The Financial Industry Regulatory Authority “FINRA” has brought
charges of insufficient funds against Charles Schwab & Co., Inc. The
company was accused of not maintaining the funds necessary to uphold obligations
to its customers, counterparties, and creditors. Charles Schwab has submitted
a letter of Acceptance, Waiver, and Consent (“AWC”) and has
agreed to pay $2 million dollars for their alleged transgression.
Charles Schwab & Co., Inc. is a nationally recognized broker dealer
that has been registered with FINRA or one of its predecessors since 1970.
Schwab is centrally located in San Francisco, with 350 branches around
the country and around 7,400 registered members.
According to FINRA, between May 15 and July 1, 2014, the firm made overnight
investments to their parent company, Charles Schwab Corporation (CSC).
The transfers, which happened on three separate days, allegedly led to
deficient net capital, in direct violation of the SEA Rule 15c3-1(a).
This rule was established to make sure that broker-dealer firms maintained
sufficient net capital in order to meet obligations to customers, counterparties,
and creditors. FINRA made three allegations of this conduct against Schwab:
May 15, 2014- The Schwab Company received $2.4 billion in customer funds, near the end
of the day. It could not invest all of the money in the time allotted,
so the Treasury group approved the transfer of $1 billion to CSC. The
Treasury group did not consult the Regulatory Reporting group at the time
of the transfer. CSC invested the funds in an overnight loan in accordance
with the Loan Agreement and made repayments to Schwab in the morning.

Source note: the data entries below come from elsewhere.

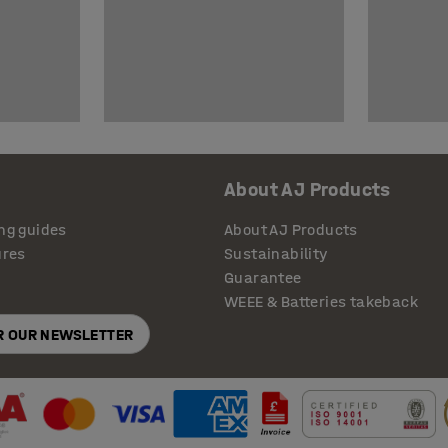
About AJ Products
ng guides
About AJ Products
ures
Sustainability
Guarantee
WEEE & Batteries takeback
OR OUR NEWSLETTER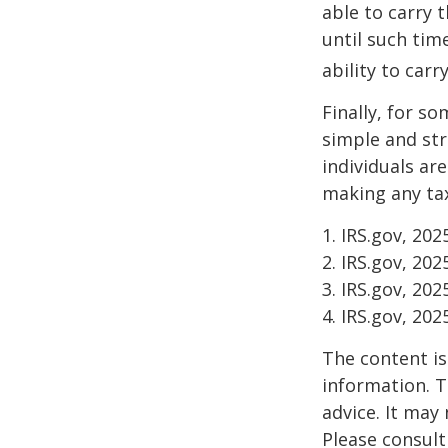
able to carry 
until such tim
ability to carr
Finally, for so
simple and str
individuals ar
making any tax
1. IRS.gov, 202
2. IRS.gov, 202
3. IRS.gov, 202
4. IRS.gov, 202
The content is
information. T
advice. It may
Please consult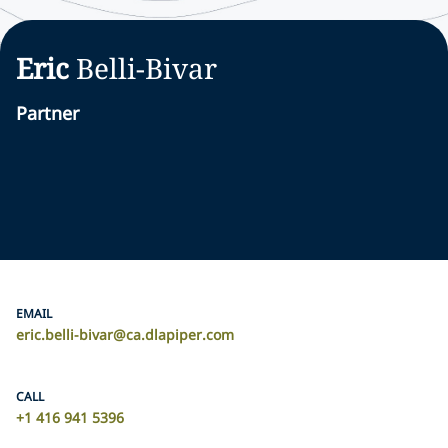
Eric
Belli-Bivar
Partner
EMAIL
eric.belli-bivar@ca.dlapiper.com
CALL
+1 416 941 5396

These transactions left the net capital short of $612 million dollars.
June 2, 2014- Similar to the situation listed previously, Schwab received $2.5 billion
in customer funds late in the day. Unable to invest all of it, again,
the Treasury group approved the overnight transfer of $1 billion to CSC.
The CSC invested funds overnight and sent money back to Schwab in the
morning in repayment loans. Not consulting the Regulatory Report group,
the company had a net capital deficiency of $775 million.
July 1, 2014- Schwab obtained $2.8 billion in customer funds near the end of the day.
In a bid to invest all the money in a timely manner, the Treasury group
agreed to transfer $1 billion to CSC. CSC invested the money overnight
and repaid the loans to Schwab in the morning. By not checking in with
the Regulatory Reporting group, the firm was short $287 million in net capital.
On July 2, 2014, the Treasury group questioned the transactions and wondered
if they were in violation of the SEA rules. Upon investigating, the firm
found that it was in violation of SEA Rule 15c3-1(a) and reported themselves
to the Securities and Exchange Commission the same day. Schwab has agreed
to be censured and pay a fine of $2 million, along with submitting the AWC.